Wednesday, September 10, 2008

How Do They Keep Going?

The futility of life in Haiti:
[T]he enduring spirit of the people of Gonaïves is being tested by a string of recent tropical storms and hurricanes whose names Haitians spit out like curses — Fay, Gustav, Hanna and Ike.

After four fierce storms in less than a month, the little that many people had has turned to nothing at all. Their humble homes are under water, forcing them onto the roofs. Schools are canceled. Hunger is now intense. Difficult lives have become untenable ones and, if that was not enough, hurricane season has only just reached the traditional halfway mark.

One can see the misery in the eyes of Edith Pierre, who takes care of six children on her roof in the center of Gonaïves. She has strung a sheet up to shield them, somewhat, from the piercing sun. The few scraps of clothing she could salvage sit in heaps off to a side. “Now I have nothing,” she said before pausing a minute, staring down from the roof at the river of floodwater around and then saying again in an even more forlorn way: “Nothing.”

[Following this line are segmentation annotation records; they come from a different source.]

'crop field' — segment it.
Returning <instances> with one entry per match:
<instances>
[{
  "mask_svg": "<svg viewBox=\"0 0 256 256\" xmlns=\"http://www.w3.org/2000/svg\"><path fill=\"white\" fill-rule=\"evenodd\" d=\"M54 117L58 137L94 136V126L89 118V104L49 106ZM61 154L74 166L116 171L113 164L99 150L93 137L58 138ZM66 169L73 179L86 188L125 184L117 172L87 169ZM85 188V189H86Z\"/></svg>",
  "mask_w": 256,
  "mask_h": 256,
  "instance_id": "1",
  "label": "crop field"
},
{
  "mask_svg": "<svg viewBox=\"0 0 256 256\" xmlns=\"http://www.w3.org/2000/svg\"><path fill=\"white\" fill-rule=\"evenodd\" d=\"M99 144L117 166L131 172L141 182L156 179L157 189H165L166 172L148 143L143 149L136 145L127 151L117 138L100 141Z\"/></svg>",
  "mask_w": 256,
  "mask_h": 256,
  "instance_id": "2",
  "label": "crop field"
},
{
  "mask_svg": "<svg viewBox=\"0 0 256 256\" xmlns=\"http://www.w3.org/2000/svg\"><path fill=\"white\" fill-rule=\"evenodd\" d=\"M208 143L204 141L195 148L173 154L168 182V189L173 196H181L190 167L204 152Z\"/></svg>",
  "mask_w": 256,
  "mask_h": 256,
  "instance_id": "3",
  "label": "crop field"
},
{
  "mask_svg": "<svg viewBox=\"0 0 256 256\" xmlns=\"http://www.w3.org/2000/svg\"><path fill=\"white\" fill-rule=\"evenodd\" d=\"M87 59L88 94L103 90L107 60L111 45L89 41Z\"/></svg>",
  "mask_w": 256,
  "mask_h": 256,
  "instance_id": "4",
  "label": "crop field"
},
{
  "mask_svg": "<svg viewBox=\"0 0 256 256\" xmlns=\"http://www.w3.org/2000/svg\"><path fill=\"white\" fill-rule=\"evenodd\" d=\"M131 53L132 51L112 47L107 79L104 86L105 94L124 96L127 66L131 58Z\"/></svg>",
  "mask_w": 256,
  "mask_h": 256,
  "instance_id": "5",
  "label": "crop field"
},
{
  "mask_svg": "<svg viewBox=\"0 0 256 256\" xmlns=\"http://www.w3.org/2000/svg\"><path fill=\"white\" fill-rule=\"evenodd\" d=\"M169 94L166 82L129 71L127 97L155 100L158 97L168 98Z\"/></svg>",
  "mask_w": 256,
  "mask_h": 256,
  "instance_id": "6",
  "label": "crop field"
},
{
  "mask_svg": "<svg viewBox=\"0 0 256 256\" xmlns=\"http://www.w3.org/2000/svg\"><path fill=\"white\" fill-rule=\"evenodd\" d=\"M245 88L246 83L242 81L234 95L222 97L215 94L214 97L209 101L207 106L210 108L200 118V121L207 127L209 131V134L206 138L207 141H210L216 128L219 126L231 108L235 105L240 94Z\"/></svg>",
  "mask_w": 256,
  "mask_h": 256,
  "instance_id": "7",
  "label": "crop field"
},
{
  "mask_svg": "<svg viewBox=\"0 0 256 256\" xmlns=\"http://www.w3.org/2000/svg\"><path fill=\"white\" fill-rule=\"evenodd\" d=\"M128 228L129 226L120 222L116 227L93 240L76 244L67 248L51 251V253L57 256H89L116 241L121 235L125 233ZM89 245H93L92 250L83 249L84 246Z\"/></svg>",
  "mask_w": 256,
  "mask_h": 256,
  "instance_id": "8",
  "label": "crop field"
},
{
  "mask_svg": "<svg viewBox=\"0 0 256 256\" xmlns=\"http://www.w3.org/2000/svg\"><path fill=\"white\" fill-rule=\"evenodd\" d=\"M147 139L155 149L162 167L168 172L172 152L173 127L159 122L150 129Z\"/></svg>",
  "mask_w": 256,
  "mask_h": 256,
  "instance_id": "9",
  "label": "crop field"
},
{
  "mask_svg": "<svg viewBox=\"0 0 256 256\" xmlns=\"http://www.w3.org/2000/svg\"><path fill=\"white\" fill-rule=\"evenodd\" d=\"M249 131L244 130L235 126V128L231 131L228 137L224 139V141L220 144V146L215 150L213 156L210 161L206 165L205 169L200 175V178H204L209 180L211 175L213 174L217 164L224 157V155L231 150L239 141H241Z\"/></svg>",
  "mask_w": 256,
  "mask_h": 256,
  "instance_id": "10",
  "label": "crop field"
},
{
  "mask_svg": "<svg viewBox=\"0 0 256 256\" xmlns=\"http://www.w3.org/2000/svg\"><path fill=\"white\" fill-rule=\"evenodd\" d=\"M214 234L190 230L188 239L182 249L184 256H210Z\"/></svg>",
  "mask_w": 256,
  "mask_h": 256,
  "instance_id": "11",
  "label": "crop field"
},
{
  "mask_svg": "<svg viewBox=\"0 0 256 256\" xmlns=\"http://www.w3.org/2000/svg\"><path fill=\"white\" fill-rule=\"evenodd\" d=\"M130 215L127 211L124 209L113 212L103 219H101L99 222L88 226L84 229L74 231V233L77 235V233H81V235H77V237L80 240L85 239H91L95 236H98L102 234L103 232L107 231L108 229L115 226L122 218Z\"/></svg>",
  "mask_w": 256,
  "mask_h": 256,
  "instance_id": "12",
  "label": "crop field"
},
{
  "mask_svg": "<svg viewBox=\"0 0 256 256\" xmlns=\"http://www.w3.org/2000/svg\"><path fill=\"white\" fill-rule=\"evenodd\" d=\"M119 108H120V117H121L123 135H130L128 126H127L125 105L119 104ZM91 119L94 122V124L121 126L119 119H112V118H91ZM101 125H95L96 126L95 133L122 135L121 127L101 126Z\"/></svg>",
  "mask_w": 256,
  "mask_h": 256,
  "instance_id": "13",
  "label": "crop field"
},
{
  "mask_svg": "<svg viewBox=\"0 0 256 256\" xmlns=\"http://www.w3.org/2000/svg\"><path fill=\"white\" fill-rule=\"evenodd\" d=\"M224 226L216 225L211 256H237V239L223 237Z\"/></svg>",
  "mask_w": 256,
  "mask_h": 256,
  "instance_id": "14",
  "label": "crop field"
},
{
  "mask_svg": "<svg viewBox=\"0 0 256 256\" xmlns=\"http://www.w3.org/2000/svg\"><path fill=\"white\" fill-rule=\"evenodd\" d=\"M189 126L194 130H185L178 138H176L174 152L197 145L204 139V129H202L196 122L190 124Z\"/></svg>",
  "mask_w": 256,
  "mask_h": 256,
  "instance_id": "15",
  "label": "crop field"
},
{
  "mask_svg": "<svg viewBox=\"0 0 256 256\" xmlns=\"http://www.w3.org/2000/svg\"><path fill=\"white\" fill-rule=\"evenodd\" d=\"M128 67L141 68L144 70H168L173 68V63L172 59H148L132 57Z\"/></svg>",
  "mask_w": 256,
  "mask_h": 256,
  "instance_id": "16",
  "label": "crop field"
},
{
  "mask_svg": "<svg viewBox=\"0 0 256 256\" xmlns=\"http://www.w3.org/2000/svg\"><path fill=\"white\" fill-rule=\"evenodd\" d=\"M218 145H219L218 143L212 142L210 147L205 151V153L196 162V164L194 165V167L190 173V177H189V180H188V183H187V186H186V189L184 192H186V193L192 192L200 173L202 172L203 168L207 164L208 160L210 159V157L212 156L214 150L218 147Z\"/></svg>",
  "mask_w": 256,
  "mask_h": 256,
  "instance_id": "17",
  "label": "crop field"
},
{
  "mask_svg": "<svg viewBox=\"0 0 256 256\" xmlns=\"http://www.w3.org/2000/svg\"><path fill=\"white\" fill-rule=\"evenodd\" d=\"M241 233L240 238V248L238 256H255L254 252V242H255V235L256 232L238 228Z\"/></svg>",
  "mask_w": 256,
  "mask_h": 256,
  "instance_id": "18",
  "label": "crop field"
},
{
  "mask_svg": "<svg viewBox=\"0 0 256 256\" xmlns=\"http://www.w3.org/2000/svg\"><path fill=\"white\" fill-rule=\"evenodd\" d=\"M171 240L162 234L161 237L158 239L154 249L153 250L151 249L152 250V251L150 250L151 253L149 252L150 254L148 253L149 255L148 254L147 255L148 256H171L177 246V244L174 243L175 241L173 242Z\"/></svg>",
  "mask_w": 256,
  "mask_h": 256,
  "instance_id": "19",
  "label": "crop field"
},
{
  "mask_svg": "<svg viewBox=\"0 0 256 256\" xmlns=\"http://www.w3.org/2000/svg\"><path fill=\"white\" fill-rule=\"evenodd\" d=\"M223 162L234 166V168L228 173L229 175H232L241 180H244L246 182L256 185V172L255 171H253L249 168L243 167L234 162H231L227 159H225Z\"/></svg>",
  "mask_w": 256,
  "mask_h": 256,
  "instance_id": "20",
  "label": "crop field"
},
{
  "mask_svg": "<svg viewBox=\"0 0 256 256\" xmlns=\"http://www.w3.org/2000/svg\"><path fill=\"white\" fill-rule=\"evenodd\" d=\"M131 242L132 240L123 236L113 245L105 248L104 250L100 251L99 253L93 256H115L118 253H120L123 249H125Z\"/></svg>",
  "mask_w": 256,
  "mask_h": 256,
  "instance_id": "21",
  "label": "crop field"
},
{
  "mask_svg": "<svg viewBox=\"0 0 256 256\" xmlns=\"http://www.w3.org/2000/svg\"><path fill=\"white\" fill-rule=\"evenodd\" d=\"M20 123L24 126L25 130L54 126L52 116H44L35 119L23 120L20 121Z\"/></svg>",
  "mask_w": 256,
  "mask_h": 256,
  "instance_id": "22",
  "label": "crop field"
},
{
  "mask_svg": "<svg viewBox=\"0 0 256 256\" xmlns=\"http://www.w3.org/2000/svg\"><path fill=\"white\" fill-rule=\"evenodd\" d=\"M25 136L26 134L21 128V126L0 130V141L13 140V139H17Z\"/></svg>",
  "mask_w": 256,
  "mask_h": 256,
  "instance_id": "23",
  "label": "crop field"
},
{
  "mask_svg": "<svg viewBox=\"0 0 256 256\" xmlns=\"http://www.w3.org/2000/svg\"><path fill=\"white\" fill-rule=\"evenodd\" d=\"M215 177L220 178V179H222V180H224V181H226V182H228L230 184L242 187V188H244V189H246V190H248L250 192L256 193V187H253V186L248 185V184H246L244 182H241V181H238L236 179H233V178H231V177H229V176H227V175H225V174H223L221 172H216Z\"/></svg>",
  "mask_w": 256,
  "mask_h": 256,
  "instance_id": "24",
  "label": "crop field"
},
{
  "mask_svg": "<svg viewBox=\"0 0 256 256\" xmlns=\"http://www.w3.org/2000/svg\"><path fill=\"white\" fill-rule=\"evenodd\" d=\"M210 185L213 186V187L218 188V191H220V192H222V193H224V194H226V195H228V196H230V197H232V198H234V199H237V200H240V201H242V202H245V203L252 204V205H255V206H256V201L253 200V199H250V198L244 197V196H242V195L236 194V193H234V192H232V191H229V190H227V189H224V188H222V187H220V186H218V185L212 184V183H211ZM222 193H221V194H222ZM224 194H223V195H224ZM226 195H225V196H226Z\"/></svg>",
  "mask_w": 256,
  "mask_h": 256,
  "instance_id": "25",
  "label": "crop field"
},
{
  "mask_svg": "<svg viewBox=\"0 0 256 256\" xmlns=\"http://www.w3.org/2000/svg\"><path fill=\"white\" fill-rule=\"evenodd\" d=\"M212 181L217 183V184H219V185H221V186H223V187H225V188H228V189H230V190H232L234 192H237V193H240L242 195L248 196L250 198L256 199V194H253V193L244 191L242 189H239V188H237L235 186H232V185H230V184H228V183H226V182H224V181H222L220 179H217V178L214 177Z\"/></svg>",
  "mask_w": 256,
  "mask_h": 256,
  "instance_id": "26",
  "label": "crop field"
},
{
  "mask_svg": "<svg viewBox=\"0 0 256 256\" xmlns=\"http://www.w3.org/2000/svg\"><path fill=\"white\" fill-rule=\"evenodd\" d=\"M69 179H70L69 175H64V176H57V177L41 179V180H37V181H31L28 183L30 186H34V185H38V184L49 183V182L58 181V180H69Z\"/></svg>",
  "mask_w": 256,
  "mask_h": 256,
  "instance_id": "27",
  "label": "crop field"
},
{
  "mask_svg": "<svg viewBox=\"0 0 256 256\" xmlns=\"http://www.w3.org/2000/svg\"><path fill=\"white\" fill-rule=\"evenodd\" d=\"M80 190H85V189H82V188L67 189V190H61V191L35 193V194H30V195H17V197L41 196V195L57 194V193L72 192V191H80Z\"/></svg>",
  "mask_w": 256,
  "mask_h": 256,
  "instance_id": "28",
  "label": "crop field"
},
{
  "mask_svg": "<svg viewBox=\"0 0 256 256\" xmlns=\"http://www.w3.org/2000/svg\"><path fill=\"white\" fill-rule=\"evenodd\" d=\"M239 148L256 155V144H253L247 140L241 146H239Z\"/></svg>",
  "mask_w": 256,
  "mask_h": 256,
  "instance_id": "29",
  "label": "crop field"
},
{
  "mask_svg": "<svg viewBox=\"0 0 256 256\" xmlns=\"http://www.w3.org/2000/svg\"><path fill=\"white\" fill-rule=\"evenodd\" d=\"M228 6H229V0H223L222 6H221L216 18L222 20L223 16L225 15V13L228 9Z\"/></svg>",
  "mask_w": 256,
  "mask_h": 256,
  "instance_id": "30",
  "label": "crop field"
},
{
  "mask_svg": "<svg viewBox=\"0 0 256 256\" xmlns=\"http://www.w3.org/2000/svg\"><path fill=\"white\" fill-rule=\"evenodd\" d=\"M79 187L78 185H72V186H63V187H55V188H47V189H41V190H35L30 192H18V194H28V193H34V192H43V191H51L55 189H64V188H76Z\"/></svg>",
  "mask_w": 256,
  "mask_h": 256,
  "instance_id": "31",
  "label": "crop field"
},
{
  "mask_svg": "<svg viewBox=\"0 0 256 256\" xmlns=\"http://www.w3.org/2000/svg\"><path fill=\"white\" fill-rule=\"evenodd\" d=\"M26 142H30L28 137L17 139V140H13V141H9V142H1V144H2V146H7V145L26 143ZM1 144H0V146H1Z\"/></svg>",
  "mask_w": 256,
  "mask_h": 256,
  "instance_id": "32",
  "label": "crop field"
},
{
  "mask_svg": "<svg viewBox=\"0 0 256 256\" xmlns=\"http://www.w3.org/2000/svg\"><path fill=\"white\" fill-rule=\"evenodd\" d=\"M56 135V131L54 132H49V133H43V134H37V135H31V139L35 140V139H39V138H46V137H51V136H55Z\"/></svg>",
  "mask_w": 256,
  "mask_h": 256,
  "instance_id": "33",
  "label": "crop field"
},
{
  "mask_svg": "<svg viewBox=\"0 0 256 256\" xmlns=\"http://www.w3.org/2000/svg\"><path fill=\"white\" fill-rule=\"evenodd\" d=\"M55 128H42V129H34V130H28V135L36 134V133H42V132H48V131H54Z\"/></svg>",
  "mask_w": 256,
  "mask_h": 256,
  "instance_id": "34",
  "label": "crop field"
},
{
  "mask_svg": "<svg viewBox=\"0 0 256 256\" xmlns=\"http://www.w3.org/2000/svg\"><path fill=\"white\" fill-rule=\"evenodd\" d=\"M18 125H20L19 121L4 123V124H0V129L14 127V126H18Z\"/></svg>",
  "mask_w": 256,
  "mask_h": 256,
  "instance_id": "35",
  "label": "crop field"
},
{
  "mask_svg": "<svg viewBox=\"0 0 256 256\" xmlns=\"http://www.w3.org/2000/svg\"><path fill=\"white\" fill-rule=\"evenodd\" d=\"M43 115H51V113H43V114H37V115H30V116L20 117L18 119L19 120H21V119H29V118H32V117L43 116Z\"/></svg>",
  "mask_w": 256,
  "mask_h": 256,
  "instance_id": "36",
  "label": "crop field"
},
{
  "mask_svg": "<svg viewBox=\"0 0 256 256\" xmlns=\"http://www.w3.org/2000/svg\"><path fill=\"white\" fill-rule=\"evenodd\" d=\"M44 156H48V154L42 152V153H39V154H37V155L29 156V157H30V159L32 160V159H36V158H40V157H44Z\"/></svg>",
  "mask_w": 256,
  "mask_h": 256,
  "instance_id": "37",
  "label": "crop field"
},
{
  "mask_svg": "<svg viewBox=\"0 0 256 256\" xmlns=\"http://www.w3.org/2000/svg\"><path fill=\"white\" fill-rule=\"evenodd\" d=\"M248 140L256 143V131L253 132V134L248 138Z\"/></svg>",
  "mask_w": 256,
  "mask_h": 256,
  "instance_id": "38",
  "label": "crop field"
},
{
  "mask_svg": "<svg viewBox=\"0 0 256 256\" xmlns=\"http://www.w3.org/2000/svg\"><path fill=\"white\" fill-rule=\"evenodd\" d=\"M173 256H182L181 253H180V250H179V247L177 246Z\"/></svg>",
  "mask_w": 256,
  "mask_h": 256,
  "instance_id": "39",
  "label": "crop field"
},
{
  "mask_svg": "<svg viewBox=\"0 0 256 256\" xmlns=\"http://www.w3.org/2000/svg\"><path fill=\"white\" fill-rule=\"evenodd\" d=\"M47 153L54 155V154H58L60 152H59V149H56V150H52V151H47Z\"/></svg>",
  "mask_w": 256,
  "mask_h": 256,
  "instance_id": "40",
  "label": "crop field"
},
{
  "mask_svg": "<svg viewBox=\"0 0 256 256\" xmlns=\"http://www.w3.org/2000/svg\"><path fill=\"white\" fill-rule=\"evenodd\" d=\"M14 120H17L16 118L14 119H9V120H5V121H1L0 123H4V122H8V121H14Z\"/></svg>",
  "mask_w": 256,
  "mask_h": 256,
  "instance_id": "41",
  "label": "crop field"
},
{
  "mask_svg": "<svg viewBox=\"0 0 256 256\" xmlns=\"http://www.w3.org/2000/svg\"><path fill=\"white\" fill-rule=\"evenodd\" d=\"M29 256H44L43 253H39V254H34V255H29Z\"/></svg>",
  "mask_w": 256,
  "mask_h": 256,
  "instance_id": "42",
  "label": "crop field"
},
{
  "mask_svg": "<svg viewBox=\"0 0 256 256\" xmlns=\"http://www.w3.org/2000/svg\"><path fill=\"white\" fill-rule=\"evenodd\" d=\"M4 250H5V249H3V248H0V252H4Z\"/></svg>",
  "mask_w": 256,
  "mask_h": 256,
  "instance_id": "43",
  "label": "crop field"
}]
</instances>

...More misery in Haiti is an almost unfathomable thing. Already the poorest place in the Western Hemisphere, it has become even more destitute. Haitians were struggling to feed themselves before the hurricanes battered their agricultural lands, killed their livestock and washed away their tiny stores of rice. Now, the country will be even more dependent on imports, and the high food prices across the globe will only increase their sting.

...And now that suffering has been turned up a notch. The hurricanes have struck all 10 of Haiti’s regions, and by knocking out bridges and washing away roads they have created isolated pockets of misery across the countryside. Relief workers and Haitian authorities have reported more than 300 deaths, most from Hanna, and they are just beginning to reach all the trouble spots.

...Getting food to the hungry is no easy task, dependent on planes, ships and helicopters — including a nearby United States Navy vessel — since trucks are getting stuck in the mud. Once food reaches a place like Gonaïves, the crush of desperate people turns handouts into melees. As a solution, food trucks, protected by heavily armed Argentine soldiers serving with the United Nations peacekeeping mission in the country, have begun setting out before dawn distribute high-energy biscuits while most of the city still sleeps.

...Gonaïves, the worst of the worst in the scale of the death and destruction, has always been especially vulnerable when hurricanes strike. The northern port city is located in a flood plain and it fills up fast when rivers break their banks and rain rushes down mountains long ago stripped of trees. But that same geography gives the place agricultural potential and much of the rice grown in the country is from the area around here.

It was just four years ago that Hurricane Jeanne hit Gonaïves, killing about 3,000 people and leveling much of the city. The ensuing years have been spent rebuilding.

This time, though, there is talk about whether it makes sense to try to recreate the same old place again. Authorities are talking about shifting some of the population away from the lowest-lying areas.

There is discussion of boosting building codes so the next storm — and everyone knows there will be one — does not so easily level flimsy structures. The local emergency operations center was flooded and, Yolene Surena, its coordinator, vowed that the new one will move to higher ground. “We should have done it before,” she acknowledged with a shake of her head.

In Port-au-Prince, Patrick Elie, a presidential adviser who is preparing a report on whether Haiti ought to reform its army, said the string of storms makes it clearer than ever to him that the country’s biggest enemies are not other armies.

“We need a civil defense system,” he said. “These storms have pointed out the weakness of the Haitian state. Why are we surprised every time a storm hits when we know another one will come?”